Я попытался выбросить странное происшествие из головы, однако ничего не получалось, а спустя несколько часов новый случай заставил сосредоточиться на видении. Желая развлечься, я наугад достал из шкафа две-три книги и, листая страницы сборника какого-то сентиментального поэта, обнаружил, что многие строчки слащавых стихов подчеркнуты карандашом и даже кратко прокомментированы. Подобный обычай был широко распространен полвека назад, да и сейчас, возможно, еще не совсем устарел: как бы ни пыжились циники с Флит-стрит, окончательно изменить мир и его вечные устои им пока не удалось.

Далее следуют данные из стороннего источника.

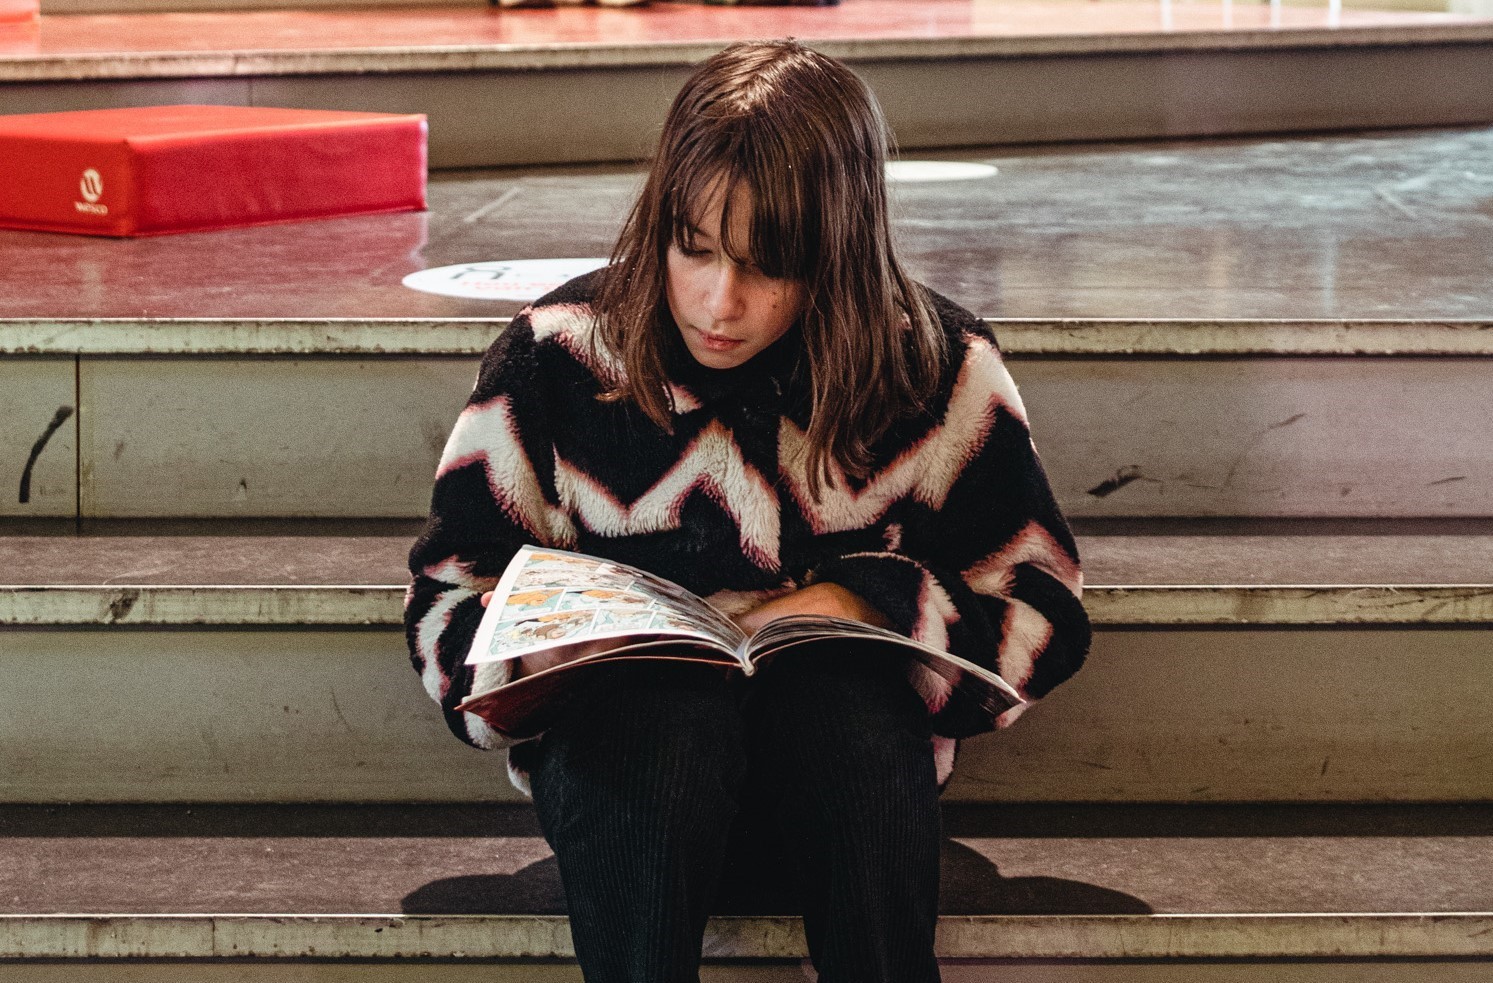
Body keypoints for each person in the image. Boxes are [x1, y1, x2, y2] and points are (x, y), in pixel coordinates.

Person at [405, 39, 1090, 983]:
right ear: (661, 225)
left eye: (769, 268)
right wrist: (556, 650)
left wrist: (864, 606)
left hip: (849, 809)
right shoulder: (558, 357)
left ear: (836, 257)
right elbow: (449, 597)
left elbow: (1039, 607)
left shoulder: (932, 366)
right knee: (661, 719)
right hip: (632, 810)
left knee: (840, 702)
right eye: (694, 250)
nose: (719, 302)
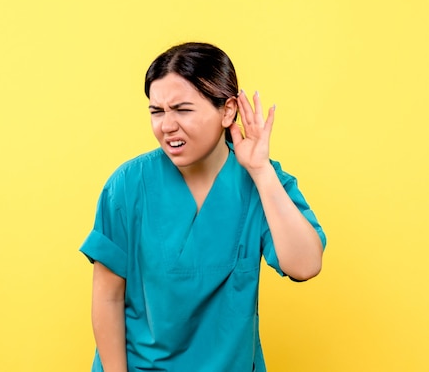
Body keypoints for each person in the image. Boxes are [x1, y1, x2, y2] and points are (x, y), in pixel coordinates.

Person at [79, 42, 326, 372]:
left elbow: (305, 265)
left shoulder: (261, 183)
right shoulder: (127, 186)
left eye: (182, 109)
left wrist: (261, 171)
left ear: (227, 111)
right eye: (157, 112)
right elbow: (108, 298)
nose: (167, 126)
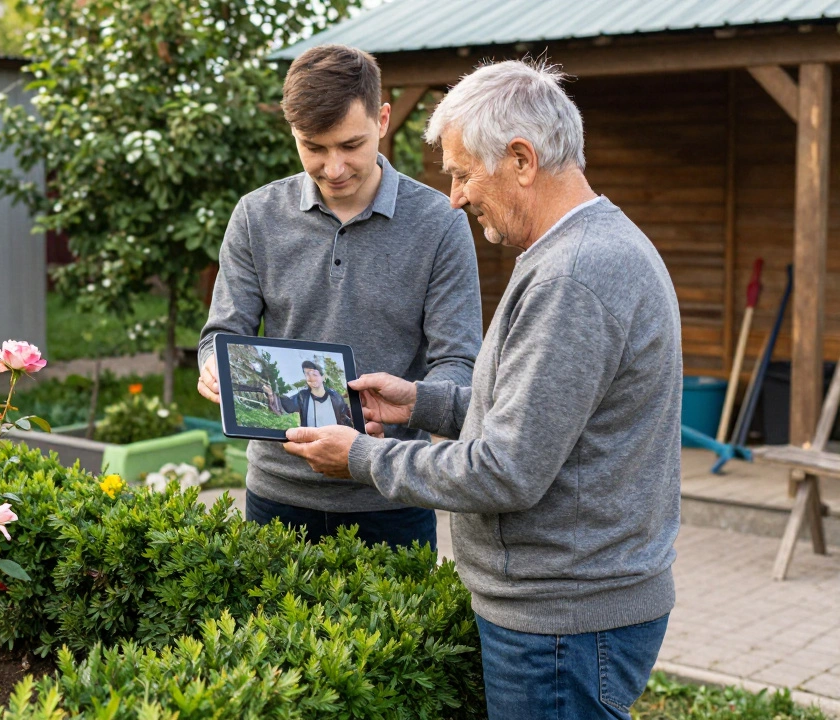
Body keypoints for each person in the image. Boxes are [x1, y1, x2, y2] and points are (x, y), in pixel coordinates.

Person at [282, 59, 682, 720]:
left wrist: (358, 457)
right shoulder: (580, 251)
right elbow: (539, 419)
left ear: (521, 159)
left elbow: (505, 470)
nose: (457, 197)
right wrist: (423, 402)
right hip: (570, 613)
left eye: (464, 173)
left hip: (564, 621)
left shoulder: (575, 275)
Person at [196, 43, 483, 551]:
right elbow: (223, 333)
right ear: (293, 133)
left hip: (390, 496)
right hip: (276, 495)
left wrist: (410, 405)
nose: (333, 168)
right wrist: (214, 364)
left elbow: (458, 362)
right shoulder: (254, 215)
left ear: (384, 119)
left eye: (350, 145)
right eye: (314, 147)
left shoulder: (441, 225)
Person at [261, 360, 353, 428]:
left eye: (314, 374)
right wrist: (271, 394)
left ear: (323, 377)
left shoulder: (336, 397)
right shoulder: (302, 396)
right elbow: (286, 406)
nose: (311, 378)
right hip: (308, 443)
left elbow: (345, 418)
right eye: (307, 374)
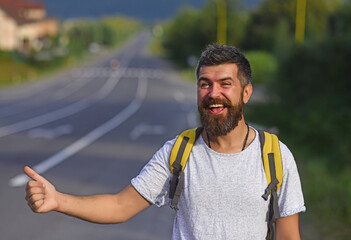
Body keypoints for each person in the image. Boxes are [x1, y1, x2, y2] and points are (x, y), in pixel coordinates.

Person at [25, 44, 306, 240]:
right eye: (204, 83)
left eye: (225, 83)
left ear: (246, 93)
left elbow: (288, 235)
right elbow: (120, 206)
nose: (213, 93)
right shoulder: (178, 152)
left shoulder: (275, 157)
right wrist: (58, 200)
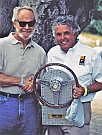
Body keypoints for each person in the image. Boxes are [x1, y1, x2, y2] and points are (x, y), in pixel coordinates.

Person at [47, 16, 102, 135]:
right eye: (58, 34)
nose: (62, 38)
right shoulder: (52, 53)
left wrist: (85, 90)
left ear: (75, 33)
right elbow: (47, 80)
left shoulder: (90, 54)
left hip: (80, 109)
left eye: (66, 33)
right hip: (55, 109)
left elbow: (100, 82)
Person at [0, 6, 46, 135]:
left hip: (30, 106)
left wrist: (34, 85)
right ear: (15, 23)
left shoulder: (40, 52)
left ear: (35, 25)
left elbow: (40, 82)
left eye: (30, 23)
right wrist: (21, 81)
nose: (27, 27)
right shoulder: (2, 45)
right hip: (4, 104)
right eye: (22, 23)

Одно из стихотворений вызвало особую симпатию неведомой читательницы. Оно повествовало об изменнике, соблазнившем и оставившем девушку в глубокой безнадежной печали. О поэтическом мастерстве автора говорить не приходилось, и в иное время произведение вызвало бы лишь ироническое замечание. Но сейчас, читая строки вместе с наивными, старомодными заметками на полях, я не испытывал ни малейшего желания насмехаться. Банальные истории, над которыми мы привыкли издеваться, несут глубокий смысл для всех, кто находит в них отзвук собственных страданий. Та — почерк, несомненно, был женским, — кому принадлежала книга, любила слабые, лишенные творческой оригинальности стихи за то, что находила в них нечто созвучное струнам разбитого сердца. Да, сказал я себе, эта простая история достаточно обычна и в жизни, и в литературе, но исполнена значения для тех, кто ее пережил.